[TASK GOAL]: Output the entries in full and verbatim, pictures omitted.

Dataset entries:
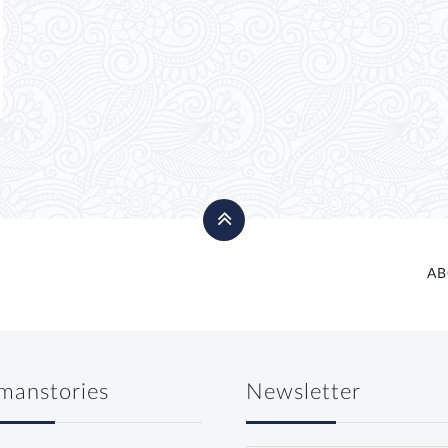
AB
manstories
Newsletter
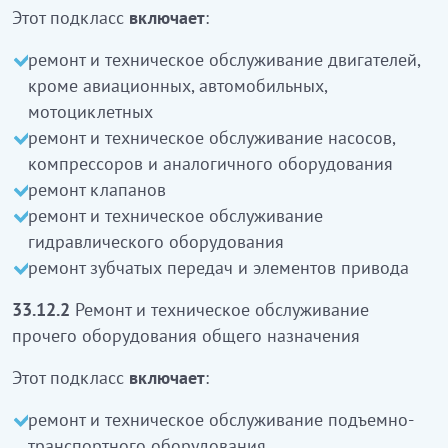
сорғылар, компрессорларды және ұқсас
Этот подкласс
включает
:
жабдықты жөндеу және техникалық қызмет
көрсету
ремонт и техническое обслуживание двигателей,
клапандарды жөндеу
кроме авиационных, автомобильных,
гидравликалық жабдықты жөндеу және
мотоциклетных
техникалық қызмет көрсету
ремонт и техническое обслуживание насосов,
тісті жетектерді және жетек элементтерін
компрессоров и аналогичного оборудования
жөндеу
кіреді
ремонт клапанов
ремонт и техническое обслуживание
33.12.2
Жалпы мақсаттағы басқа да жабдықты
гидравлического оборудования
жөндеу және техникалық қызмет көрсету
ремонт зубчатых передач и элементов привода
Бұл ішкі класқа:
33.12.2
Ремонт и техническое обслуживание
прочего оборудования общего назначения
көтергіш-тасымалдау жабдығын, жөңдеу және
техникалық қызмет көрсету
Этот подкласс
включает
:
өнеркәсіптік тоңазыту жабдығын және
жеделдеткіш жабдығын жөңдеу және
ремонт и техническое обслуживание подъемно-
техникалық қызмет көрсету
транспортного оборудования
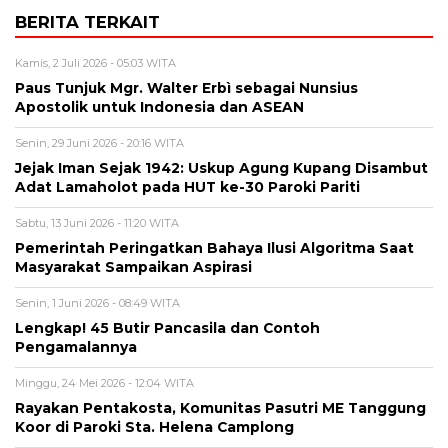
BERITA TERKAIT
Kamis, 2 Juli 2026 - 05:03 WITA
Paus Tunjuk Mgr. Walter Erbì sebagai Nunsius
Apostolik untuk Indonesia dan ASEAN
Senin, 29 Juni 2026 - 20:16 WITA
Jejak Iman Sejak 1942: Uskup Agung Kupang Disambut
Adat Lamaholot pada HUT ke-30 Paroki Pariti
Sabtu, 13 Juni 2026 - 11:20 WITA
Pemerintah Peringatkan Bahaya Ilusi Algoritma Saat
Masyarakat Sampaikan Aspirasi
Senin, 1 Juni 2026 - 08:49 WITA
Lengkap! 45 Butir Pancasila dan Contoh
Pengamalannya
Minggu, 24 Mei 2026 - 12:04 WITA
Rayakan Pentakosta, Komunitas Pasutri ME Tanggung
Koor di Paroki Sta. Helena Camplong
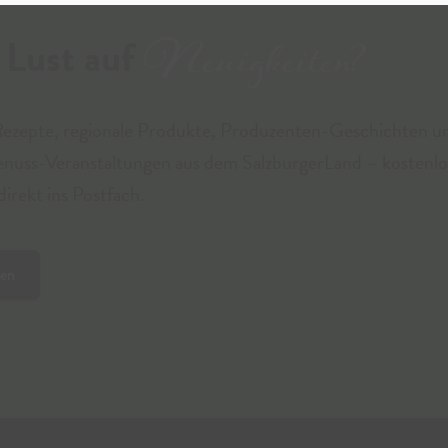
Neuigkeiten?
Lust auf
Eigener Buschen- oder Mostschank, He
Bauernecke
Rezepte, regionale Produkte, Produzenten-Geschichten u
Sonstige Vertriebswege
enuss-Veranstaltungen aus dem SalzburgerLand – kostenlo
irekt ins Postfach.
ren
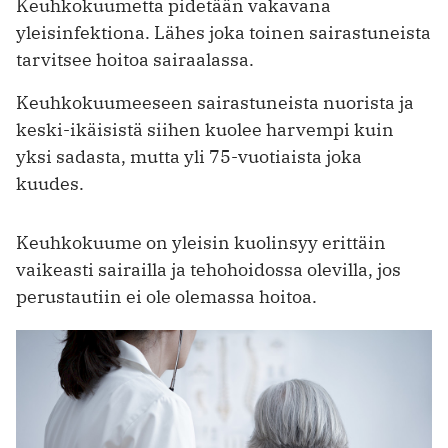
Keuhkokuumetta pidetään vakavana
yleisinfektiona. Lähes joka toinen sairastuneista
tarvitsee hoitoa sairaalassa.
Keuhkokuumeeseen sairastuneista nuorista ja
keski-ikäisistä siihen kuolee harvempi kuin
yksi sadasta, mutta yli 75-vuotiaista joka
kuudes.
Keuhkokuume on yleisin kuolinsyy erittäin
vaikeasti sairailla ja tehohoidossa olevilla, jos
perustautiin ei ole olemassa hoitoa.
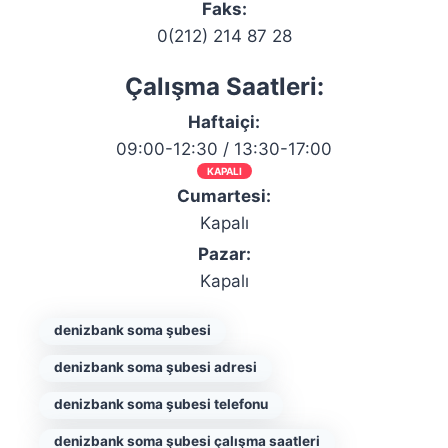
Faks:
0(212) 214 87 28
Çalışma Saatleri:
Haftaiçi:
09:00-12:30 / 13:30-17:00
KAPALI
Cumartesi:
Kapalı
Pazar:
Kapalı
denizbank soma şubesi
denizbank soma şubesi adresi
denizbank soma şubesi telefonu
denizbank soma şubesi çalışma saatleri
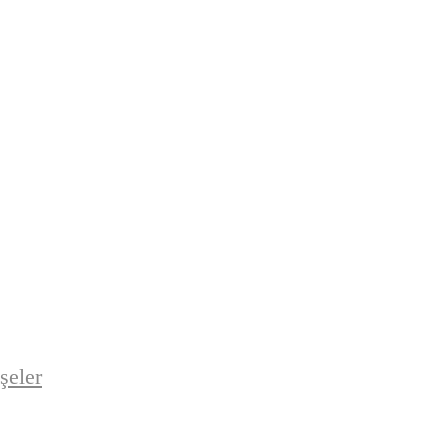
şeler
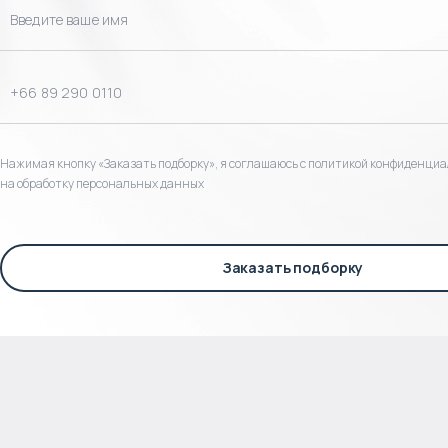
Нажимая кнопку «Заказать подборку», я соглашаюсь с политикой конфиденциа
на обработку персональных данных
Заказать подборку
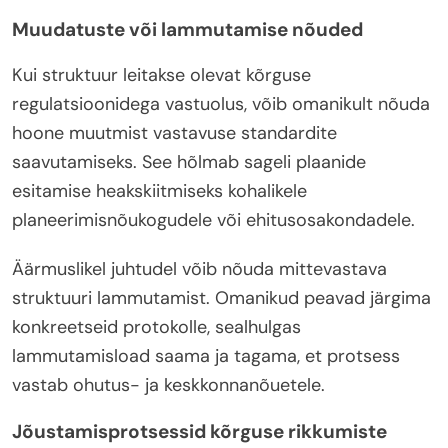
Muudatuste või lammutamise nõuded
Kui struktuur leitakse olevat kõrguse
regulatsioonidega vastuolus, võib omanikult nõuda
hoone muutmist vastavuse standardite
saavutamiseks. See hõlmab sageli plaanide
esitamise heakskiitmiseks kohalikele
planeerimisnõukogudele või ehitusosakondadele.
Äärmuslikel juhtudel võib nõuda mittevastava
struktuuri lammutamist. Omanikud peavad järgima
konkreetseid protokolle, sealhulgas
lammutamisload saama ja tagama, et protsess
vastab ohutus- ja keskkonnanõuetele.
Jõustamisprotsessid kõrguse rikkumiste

[WRITTEN RESPONSE]:
AB
manstories
Newsletter
сорғылар, компрессорларды және ұқсас
Этот подкласс
включает
:
жабдықты жөндеу және техникалық қызмет
көрсету
ремонт и техническое обслуживание двигателей,
клапандарды жөндеу
кроме авиационных, автомобильных,
гидравликалық жабдықты жөндеу және
мотоциклетных
техникалық қызмет көрсету
ремонт и техническое обслуживание насосов,
тісті жетектерді және жетек элементтерін
компрессоров и аналогичного оборудования
жөндеу
кіреді
ремонт клапанов
ремонт и техническое обслуживание
33.12.2
Жалпы мақсаттағы басқа да жабдықты
гидравлического оборудования
жөндеу және техникалық қызмет көрсету
ремонт зубчатых передач и элементов привода
Бұл ішкі класқа:
33.12.2
Ремонт и техническое обслуживание
прочего оборудования общего назначения
көтергіш-тасымалдау жабдығын, жөңдеу және
техникалық қызмет көрсету
Этот подкласс
включает
:
өнеркәсіптік тоңазыту жабдығын және
жеделдеткіш жабдығын жөңдеу және
ремонт и техническое обслуживание подъемно-
техникалық қызмет көрсету
транспортного оборудования
BERITA TERKAIT
Kamis, 2 Juli 2026 - 05:03 WITA
Paus Tunjuk Mgr. Walter Erbì sebagai Nunsius
Apostolik untuk Indonesia dan ASEAN
Senin, 29 Juni 2026 - 20:16 WITA
Jejak Iman Sejak 1942: Uskup Agung Kupang Disambut
Adat Lamaholot pada HUT ke-30 Paroki Pariti
Sabtu, 13 Juni 2026 - 11:20 WITA
Pemerintah Peringatkan Bahaya Ilusi Algoritma Saat
Masyarakat Sampaikan Aspirasi
Senin, 1 Juni 2026 - 08:49 WITA
Lengkap! 45 Butir Pancasila dan Contoh
Pengamalannya
Minggu, 24 Mei 2026 - 12:04 WITA
Rayakan Pentakosta, Komunitas Pasutri ME Tanggung
Koor di Paroki Sta. Helena Camplong
Neuigkeiten?
Lust auf
Eigener Buschen- oder Mostschank, He
Bauernecke
Rezepte, regionale Produkte, Produzenten-Geschichten u
Sonstige Vertriebswege
enuss-Veranstaltungen aus dem SalzburgerLand – kostenlo
irekt ins Postfach.
ren
Keuhkokuumetta pidetään vakavana
yleisinfektiona. Lähes joka toinen sairastuneista
tarvitsee hoitoa sairaalassa.
Keuhkokuumeeseen sairastuneista nuorista ja
keski-ikäisistä siihen kuolee harvempi kuin
yksi sadasta, mutta yli 75-vuotiaista joka
kuudes.
Keuhkokuume on yleisin kuolinsyy erittäin
vaikeasti sairailla ja tehohoidossa olevilla, jos
perustautiin ei ole olemassa hoitoa.
Faks:
0(212) 214 87 28
Çalışma Saatleri:
Haftaiçi:
09:00-12:30 / 13:30-17:00
KAPALI
Cumartesi:
Kapalı
Pazar:
Kapalı
denizbank soma şubesi
denizbank soma şubesi adresi
denizbank soma şubesi telefonu
denizbank soma şubesi çalışma saatleri
şeler
Нажимая кнопку «Заказать подборку», я соглашаюсь с политикой конфиденциа
на обработку персональных данных
Заказать подборку
Muudatuste või lammutamise nõuded
Kui struktuur leitakse olevat kõrguse
regulatsioonidega vastuolus, võib omanikult nõuda
hoone muutmist vastavuse standardite
saavutamiseks. See hõlmab sageli plaanide
esitamise heakskiitmiseks kohalikele
planeerimisnõukogudele või ehitusosakondadele.
Äärmuslikel juhtudel võib nõuda mittevastava
struktuuri lammutamist. Omanikud peavad järgima
konkreetseid protokolle, sealhulgas
lammutamisload saama ja tagama, et protsess
vastab ohutus- ja keskkonnanõuetele.
Jõustamisprotsessid kõrguse rikkumiste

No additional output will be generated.